ASSIGNED TASK: Scan the records below for the string "source" and return every line where it appears.

Electronic design files:
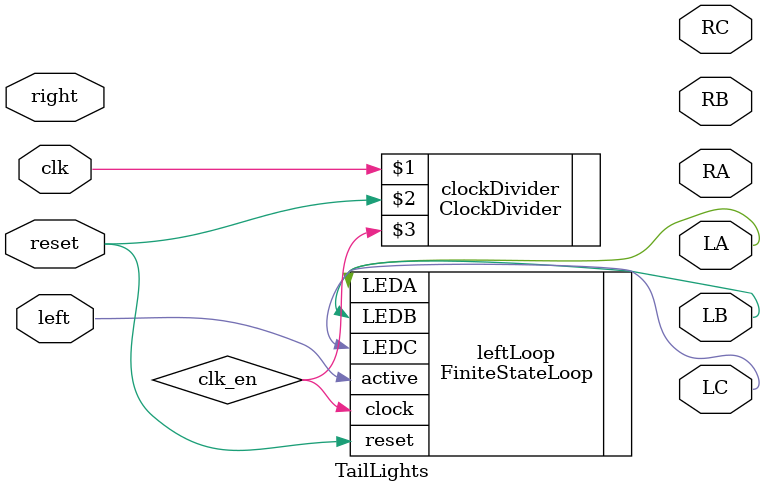
<source format=v>
module TailLights(
    input clk, reset, left, right,
    output LA, LB, LC, RA, RB, RC
    );
    
    wire clk_en;
    
    ClockDivider clockDivider (clk, reset, clk_en);
    
    FiniteStateLoop leftLoop (.clock(clk_en), .reset(reset), .active(left), .LEDA(LA), .LEDB(LB), .LEDC(LC));
    //FiniteStateLoop rightLoop (clk_en, reset, right, RA, RB, RC);
    
endmodule
</source>
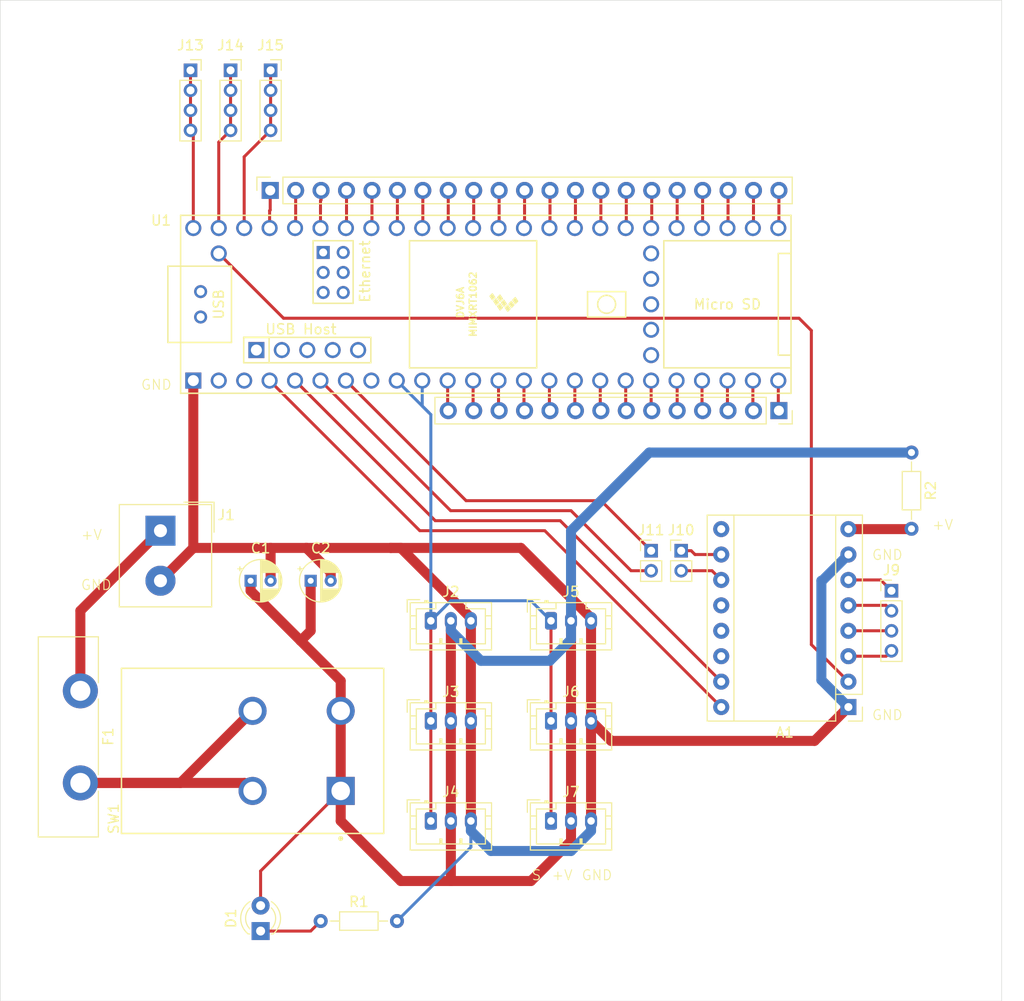
<source format=kicad_pcb>
(kicad_pcb
	(version 20240108)
	(generator "pcbnew")
	(generator_version "8.0")
	(general
		(thickness 2.065)
		(legacy_teardrops no)
	)
	(paper "A4")
	(layers
		(0 "F.Cu" jumper)
		(31 "B.Cu" signal)
		(32 "B.Adhes" user "B.Adhesive")
		(33 "F.Adhes" user "F.Adhesive")
		(34 "B.Paste" user)
		(35 "F.Paste" user)
		(36 "B.SilkS" user "B.Silkscreen")
		(37 "F.SilkS" user "F.Silkscreen")
		(38 "B.Mask" user)
		(39 "F.Mask" user)
		(40 "Dwgs.User" user "User.Drawings")
		(41 "Cmts.User" user "User.Comments")
		(42 "Eco1.User" user "User.Eco1")
		(43 "Eco2.User" user "User.Eco2")
		(44 "Edge.Cuts" user)
		(45 "Margin" user)
		(46 "B.CrtYd" user "B.Courtyard")
		(47 "F.CrtYd" user "F.Courtyard")
		(48 "B.Fab" user)
		(49 "F.Fab" user)
		(50 "User.1" user)
		(51 "User.2" user)
		(52 "User.3" user)
		(53 "User.4" user)
		(54 "User.5" user)
		(55 "User.6" user)
		(56 "User.7" user)
		(57 "User.8" user)
		(58 "User.9" user)
	)
	(setup
		(stackup
			(layer "F.SilkS"
				(type "Top Silk Screen")
			)
			(layer "F.Paste"
				(type "Top Solder Paste")
			)
			(layer "F.Mask"
				(type "Top Solder Mask")
				(thickness 0.01)
			)
			(layer "F.Cu"
				(type "copper")
				(thickness 0.5)
			)
			(layer "dielectric 1"
				(type "core")
				(thickness 1.51)
				(material "FR4")
				(epsilon_r 4.5)
				(loss_tangent 0.02)
			)
			(layer "B.Cu"
				(type "copper")
				(thickness 0.035)
			)
			(layer "B.Mask"
				(type "Bottom Solder Mask")
				(thickness 0.01)
			)
			(layer "B.Paste"
				(type "Bottom Solder Paste")
			)
			(layer "B.SilkS"
				(type "Bottom Silk Screen")
			)
			(copper_finish "None")
			(dielectric_constraints no)
		)
		(pad_to_mask_clearance 0)
		(allow_soldermask_bridges_in_footprints no)
		(grid_origin 50 50)
		(pcbplotparams
			(layerselection 0x00010fc_ffffffff)
			(plot_on_all_layers_selection 0x0000000_00000000)
			(disableapertmacros no)
			(usegerberextensions no)
			(usegerberattributes yes)
			(usegerberadvancedattributes yes)
			(creategerberjobfile yes)
			(dashed_line_dash_ratio 12.000000)
			(dashed_line_gap_ratio 3.000000)
			(svgprecision 4)
			(plotframeref no)
			(viasonmask no)
			(mode 1)
			(useauxorigin no)
			(hpglpennumber 1)
			(hpglpenspeed 20)
			(hpglpendiameter 15.000000)
			(pdf_front_fp_property_popups yes)
			(pdf_back_fp_property_popups yes)
			(dxfpolygonmode yes)
			(dxfimperialunits yes)
			(dxfusepcbnewfont yes)
			(psnegative no)
			(psa4output no)
			(plotreference yes)
			(plotvalue yes)
			(plotfptext yes)
			(plotinvisibletext no)
			(sketchpadsonfab no)
			(subtractmaskfromsilk no)
			(outputformat 1)
			(mirror no)
			(drillshape 0)
			(scaleselection 1)
			(outputdirectory "gerber/")
		)
	)
	(net 0 "")
	(net 1 "Net-(D1-K)")
	(net 2 "GND")
	(net 3 "Signal")
	(net 4 "unconnected-(A1-~{SLEEP}-Pad14)")
	(net 5 "unconnected-(A1-~{ENABLE}-Pad9)")
	(net 6 "unconnected-(A1-MS3-Pad12)")
	(net 7 "unconnected-(A1-~{RESET}-Pad13)")
	(net 8 "unconnected-(U1-GND-Pad52)")
	(net 9 "Net-(J1-Pin_1)")
	(net 10 "Net-(J8-Pin_12)")
	(net 11 "Net-(J8-Pin_8)")
	(net 12 "unconnected-(U1-0_RX1_CRX2_CS1-Pad2)")
	(net 13 "Net-(J8-Pin_3)")
	(net 14 "Net-(J8-Pin_2)")
	(net 15 "unconnected-(U1-D--Pad66)")
	(net 16 "Net-(J8-Pin_10)")
	(net 17 "Net-(J8-Pin_4)")
	(net 18 "Net-(J8-Pin_7)")
	(net 19 "Net-(J8-Pin_13)")
	(net 20 "unconnected-(U1-6_OUT1D-Pad8)")
	(net 21 "Net-(J8-Pin_6)")
	(net 22 "Net-(J8-Pin_1)")
	(net 23 "Net-(J8-Pin_11)")
	(net 24 "Net-(J8-Pin_14)")
	(net 25 "unconnected-(U1-3V3-Pad51)")
	(net 26 "Net-(J8-Pin_9)")
	(net 27 "unconnected-(U1-LED-Pad61)")
	(net 28 "unconnected-(U1-D+-Pad67)")
	(net 29 "Net-(J8-Pin_5)")
	(net 30 "Net-(J12-Pin_1)")
	(net 31 "Net-(J12-Pin_10)")
	(net 32 "unconnected-(U1-PROGRAM-Pad53)")
	(net 33 "unconnected-(U1-GND-Pad64)")
	(net 34 "Net-(J12-Pin_14)")
	(net 35 "Net-(J12-Pin_11)")
	(net 36 "Net-(J12-Pin_7)")
	(net 37 "unconnected-(U1-ON_OFF-Pad54)")
	(net 38 "unconnected-(U1-VBAT-Pad50)")
	(net 39 "Net-(J12-Pin_20)")
	(net 40 "Net-(J12-Pin_6)")
	(net 41 "unconnected-(U1-R+-Pad60)")
	(net 42 "unconnected-(U1-1_TX1_CTX2_MISO1-Pad3)")
	(net 43 "Net-(J12-Pin_2)")
	(net 44 "Net-(J12-Pin_5)")
	(net 45 "unconnected-(U1-D+-Pad57)")
	(net 46 "Net-(J12-Pin_19)")
	(net 47 "Net-(J12-Pin_15)")
	(net 48 "Net-(J12-Pin_4)")
	(net 49 "unconnected-(U1-GND-Pad58)")
	(net 50 "unconnected-(U1-5V-Pad55)")
	(net 51 "unconnected-(U1-T+-Pad63)")
	(net 52 "Net-(J12-Pin_12)")
	(net 53 "Net-(J12-Pin_13)")
	(net 54 "Net-(J12-Pin_17)")
	(net 55 "Net-(J12-Pin_18)")
	(net 56 "Net-(J12-Pin_8)")
	(net 57 "Net-(J12-Pin_21)")
	(net 58 "unconnected-(U1-R--Pad65)")
	(net 59 "unconnected-(U1-D--Pad56)")
	(net 60 "unconnected-(U1-T--Pad62)")
	(net 61 "unconnected-(U1-GND-Pad59)")
	(net 62 "Net-(J12-Pin_3)")
	(net 63 "Net-(J12-Pin_16)")
	(net 64 "Net-(J12-Pin_9)")
	(net 65 "Net-(A1-VDD)")
	(net 66 "Net-(A1-2A)")
	(net 67 "Net-(A1-2B)")
	(net 68 "Net-(A1-1A)")
	(net 69 "Net-(A1-MS2)")
	(net 70 "Net-(A1-MS1)")
	(net 71 "VSTEP")
	(net 72 "Net-(A1-1B)")
	(net 73 "Net-(J13-Pin_1)")
	(net 74 "+10V")
	(net 75 "Net-(J11-Pin_1)")
	(net 76 "Net-(J11-Pin_2)")
	(net 77 "STEP")
	(net 78 "DIR")
	(net 79 "Net-(J14-Pin_1)")
	(net 80 "Net-(J15-Pin_1)")
	(net 81 "Net-(F1-Pad2)")
	(footprint "TerminalBlock_Altech:Altech_AK100_1x02_P5.00mm" (layer "F.Cu") (at 66 103 -90))
	(footprint "Capacitor_THT:CP_Radial_D4.0mm_P2.00mm" (layer "F.Cu") (at 81 108))
	(footprint "MountingHole:MountingHole_3mm" (layer "F.Cu") (at 60 140))
	(footprint "Connector_PinSocket_2.00mm:PinSocket_1x04_P2.00mm_Vertical" (layer "F.Cu") (at 73 57))
	(footprint "Connector_JST:JST_PH_B3B-PH-K_1x03_P2.00mm_Vertical" (layer "F.Cu") (at 93 112))
	(footprint "Teensy:Teensy41" (layer "F.Cu") (at 98.49 80.38))
	(footprint "Resistor_THT:R_Axial_DIN0204_L3.6mm_D1.6mm_P7.62mm_Horizontal" (layer "F.Cu") (at 141 95.19 -90))
	(footprint "MountingHole:MountingHole_3mm" (layer "F.Cu") (at 140 60))
	(footprint "eec:CK_Components-V80102MS02Q-MFG" (layer "F.Cu") (at 75.2 125 90))
	(footprint "MountingHole:MountingHole_3mm" (layer "F.Cu") (at 140 140))
	(footprint "Connector_JST:JST_PH_B3B-PH-K_1x03_P2.00mm_Vertical" (layer "F.Cu") (at 105 132))
	(footprint "Connector_PinSocket_2.00mm:PinSocket_1x04_P2.00mm_Vertical" (layer "F.Cu") (at 69 57))
	(footprint "Connector_PinSocket_2.54mm:PinSocket_1x21_P2.54mm_Vertical" (layer "F.Cu") (at 76.96 69 90))
	(footprint "Fuse:Fuseholder_Blade_ATO_Littelfuse_Pudenz_2_Pin" (layer "F.Cu") (at 58 119 -90))
	(footprint "Connector_PinHeader_2.00mm:PinHeader_1x04_P2.00mm_Vertical" (layer "F.Cu") (at 139 109))
	(footprint "Connector_JST:JST_PH_B3B-PH-K_1x03_P2.00mm_Vertical" (layer "F.Cu") (at 93 132))
	(footprint "Capacitor_THT:CP_Radial_D4.0mm_P2.00mm" (layer "F.Cu") (at 75 108))
	(footprint "Connector_PinHeader_2.00mm:PinHeader_1x02_P2.00mm_Vertical" (layer "F.Cu") (at 115 105))
	(footprint "Connector_JST:JST_PH_B3B-PH-K_1x03_P2.00mm_Vertical" (layer "F.Cu") (at 93 122))
	(footprint "Resistor_THT:R_Axial_DIN0204_L3.6mm_D1.6mm_P7.62mm_Horizontal" (layer "F.Cu") (at 82 142))
	(footprint "Connector_PinSocket_2.54mm:PinSocket_1x14_P2.54mm_Vertical" (layer "F.Cu") (at 127.76 91 -90))
	(footprint "Connector_JST:JST_PH_B3B-PH-K_1x03_P2.00mm_Vertical"
		(layer "F.Cu")
		(uuid "c714de6a-8e2e-4260-aa2e-5b764d830db4")
		(at 105 122)
		(descr "JST PH series connector, B3B-PH-K (http://www.jst-mfg.com/product/pdf/eng/ePH.pdf), generated with kicad-footprint-generator")
		(tags "connector JST PH side entry")
		(property "Reference" "J6"
			(at 2 -2.9 0)
			(layer "F.SilkS")
			(uuid "23050f29-add5-4f1e-8995-064c639618b9")
			(effects
				(font
					(size 1 1)
					(thickness 0.15)
				)
			)
		)
		(property "Value" "Conn_01x03_Pin"
			(at 2 4 0)
			(layer "F.Fab")
			(uuid "d2845481-7e53-431a-80fc-4c2754bb3594")
			(effects
				(font
					(size 1 1)
					(thickness 0.15)
				)
			)
		)
		(property "Footprint" "Connector_JST:JST_PH_B3B-PH-K_1x03_P2.00mm_Vertical"
			(at 0 0 0)
			(unlocked yes)
			(layer "F.Fab")
			(hide yes)
			(uuid "f0178268-d777-489c-9766-15bb8d20c950")
			(effects
				(font
					(size 1.27 1.27)
					(thickness 0.15)
				)
			)
		)
		(property "Datasheet" ""
			(at 0 0 0)
			(unlocked yes)
			(layer "F.Fab")
			(hide yes)
			(uuid "0bd4a427-a169-4578-a0f7-e8be03e81d87")
			(effects
				(font
					(size 1.27 1.27)
					(thickness 0.15)
				)
			)
		)
		(property "Description" "Generic connector, single row, 01x03, script generated"
			(at 0 0 0)
			(unlocked yes)
			(layer "F.Fab")
			(hide yes)
			(uuid "87151a63-6800-4755-be39-d8cf63e35f6b")
			(effects
				(font
					(size 1.27 1.27)
					(thickness 0.15)
				)
			)
		)
		(property ki_fp_filters "Connector*:*_1x??_*")
		(path "/0b6f6a44-696b-4b43-adb8-9976ebb6f140")
		(sheetname "Root")
		(sheetfile "multiDOF.kicad_sch")
		(attr through_hole)
		(fp_line
			(start -2.36 -2.11)
			(end -2.36 -0.86)
			(stroke
				(width 0.12)
				(type solid)
			)
			(layer "F.SilkS")
			(uuid "4bd2653d-aa33-4feb-a1f6-969f75753d35")
		)
		(fp_line
			(start -2.06 -1.81)
			(end -2.06 2.91)
			(stroke
				(width 0.12)
				(type solid)
			)
			(layer "F.SilkS")
			(uuid "37b494fe-4e30-4c32-b0be-97518c96bd04")
		)
		(fp_line
			(start -2.06 -0.5)
			(end -1.45 -0.5)
			(stroke
				(width 0.12)
				(type solid)
			)
			(layer "F.SilkS")
			(uuid "0b3098a0-8d1d-4abe-b7bf-940d8c1bf6cd")
		)
		(fp_line
			(start -2.06 0.8)
			(end -1.45 0.8)
			(stroke
				(width 0.12)
				(type solid)
			)
			(layer "F.SilkS")
			(uuid "b5d8c74a-d7ac-4e5e-a2b6-62c213913521")
		)
		(fp_line
			(start -2.06 2.91)
			(end 6.06 2.91)
			(stroke
				(width 0.12)
				(type solid)
			)
			(layer "F.SilkS")
			(uuid "688411c7-6b1d-4b7a-b364-8f2cfa83184a")
		)
		(fp_line
			(start -1.45 -1.2)
			(end -1.45 2.3)
			(stroke
				(width 0.12)
				(type solid)
			)
			(layer "F.SilkS")
			(uuid "34742b94-dbc9-4584-9801-b6909c94c0f8")
		)
		(fp_line
			(start -1.45 2.3)
			(end 5.45 2.3)
			(stroke
				(width 0.12)
				(type solid)
			)
			(layer "F.SilkS")
			(uuid "d73083e0-4a17-4036-bc64-dd5736c648c7")
		)
		(fp_line
			(start -1.11 -2.11)
			(end -2.36 -2.11)
			(stroke
				(width 0.12)
				(type solid)
			)
			(layer "F.SilkS")
			(uuid "c81821c8-aecf-40ad-8524-210ad9e86193")
		)
		(fp_line
			(start -0.6 -2.01)
			(end -0.6 -1.81)
			(stroke
				(width 0.12)
				(type solid)
			)
			(layer "F.SilkS")
			(uuid "cdd292f0-a965-4cbd-86e6-3160c6f460d5")
		)
		(fp_line
			(start -0.3 -2.01)
			(end -0.6 -2.01)
			(stroke
				(width 0.12)
				(type solid)
			)
			(layer "F.SilkS")
			(uuid "30fd7d5f-3e8a-4da8-b39d-0a4b791025b1")
		)
		(fp_line
			(start -0.3 -1.91)
			(end -0.6 -1.91)
			(stroke
				(width 0.12)
				(type solid)
			)
			(layer "F.SilkS")
			(uuid "bfbab8e9-c36d-417f-ad5f-dd4ecab2fb47")
		)
		(fp_line
			(start -0.3 -1.81)
			(end -0.3 -2.01)
			(stroke
				(width 0.12)
				(type solid)
			)
			(layer "F.SilkS")
			(uuid "14cc9f3e-58f0-41ed-b4ff-a9963252cc13")
		)
		(fp_line
			(start 0.5 -1.81)
			(end 0.5 -1.2)
			(stroke
				(width 0.12)
				(type solid)
			)
			(layer "F.SilkS")
			(uuid "4588430e-69b8-401a-ba1e-503f893b094c")
		)
		(fp_line
			(start 0.5 -1.2)
			(end -1.45 -1.2)
			(stroke
				(width 0.12)
				(type solid)
			)
			(layer "F.SilkS")
			(uuid "1efd9da0-822e-4482-ae65-6307aad834f5")
		)
		(fp_line
			(start 0.9 1.8)
			(end 1.1 1.8)
			(stroke
				(width 0.12)
				(type solid)
			)
			(layer "F.SilkS")
			(uuid "df09f6ac-da1a-4c45-92d3-9082e282b43b")
		)
		(fp_line
			(start 0.9 2.3)
			(end 0.9 1.8)
			(stroke
				(width 0.12)
				(type solid)
			)
			(layer "F.SilkS")
			(uuid "a047bb36-e78d-47f0-bee0-6ac710100867")
		)
		(fp_line
			(start 1 2.3)
			(end 1 1.8)
			(stroke
				(width 0.12)
				(type solid)
			)
			(layer "F.SilkS")
			(uuid "c8cfe1e0-a761-453e-b498-990678c4e700")
		)
		(fp_line
			(start 1.1 1.8)
			(end 1.1 2.3)
			(stroke
				(width 0.12)
				(type solid)
			)
			(layer "F.SilkS")
			(uuid "52f58c98-7edc-413f-bccd-b0daeaa32193")
		)
		(fp_line
			(start 2.9 1.8)
			(end 3.1 1.8)
			(stroke
				(width 0.12)
				(type solid)
			)
			(layer "F.SilkS")
			(uuid "b4f52e43-98f2-4b95-af35-f9ff9aed4508")
		)
		(fp_line
			(start 2.9 2.3)
			(end 2.9 1.8)
			(stroke
				(width 0.12)
				(type solid)
			)
			(layer "F.SilkS")
			(uuid "81953bab-7577-4854-bba4-16c297352b42")
		)
		(fp_line
			(start 3 2.3)
			(end 3 1.8)
			(stroke
				(width 0.12)
				(type solid)
			)
			(layer "F.SilkS")
			(uuid "86f1b69d-1838-4590-b045-713bcc5f2a00")
		)
		(fp_line
			(start 3.1 1.8)
			(end 3.1 2.3)
			(stroke
				(width 0.12)
				(type solid)
			)
			(layer "F.SilkS")
			(uuid "ffa11cd2-d601-4ef4-bff1-ab3b16feaceb")
		)
		(fp_line
			(start 3.5 -1.2)
			(end 3.5 -1.81)
			(stroke
				(width 0.12)
				(type solid)
			)
			(layer "F.SilkS")
			(uuid "d8ecf9b6-f744-416b-922b-a33747340f3f")
		)
		(fp_line
			(start 5.45 -1.2)
			(end 3.5 -1.2)
			(stroke
				(width 0.12)
				(type solid)
			)
			(layer "F.SilkS")
			(uuid "16736bb4-7270-4061-a268-3058843be407")
		)
		(fp_line
			(start 5.45 2.3)
			(end 5.45 -1.2)
			(stroke
				(width 0.12)
				(type solid)
			)
			(layer "F.SilkS")
			(uuid "c4283a8e-b92f-41ee-8c93-89c2e04701b9")
		)
		(fp_line
			(start 6.06 -1.81)
			(end -2.06 -1.81)
			(stroke
				(width 0.12)
				(type solid)
			)
			(layer "F.SilkS")
			(uuid "2913e007-1c2d-4942-b2ad-134d8361a27b")
		)
		(fp_line
			(start 6.06 -0.5)
			(end 5.45 -0.5)
			(stroke
				(width 0.12)
				(type solid)
			)
			(layer "F.SilkS")
			(uuid "fc03dcd1-2d2a-4c08-bf7c-b54a4c76c4b2")
		)
		(fp_line
			(start 6.06 0.8)
			(end 5.45 0.8)
			(stroke
				(width 0.12)
				(type solid)
			)
			(layer "F.SilkS")
			(uuid "a5b76455-b3c9-4910-92dc-66b658e802c1")
		)
		(fp_line
			(start 6.06 2.91)
			(end 6.06 -1.81)
			(stroke
				(width 0.12)
				(type solid)
			)
			(layer "F.SilkS")
			(uuid "33b55b1a-d44f-44a7-ad47-f37c6bc1f173")
		)
		(fp_line
			(start -2.45 -2.2)
			(end -2.45 3.3
... [67550 chars truncated]
</source>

RESPONSE TO THE TASK:
<source format=v>
</source>
<source format=kicad_pcb>
</source>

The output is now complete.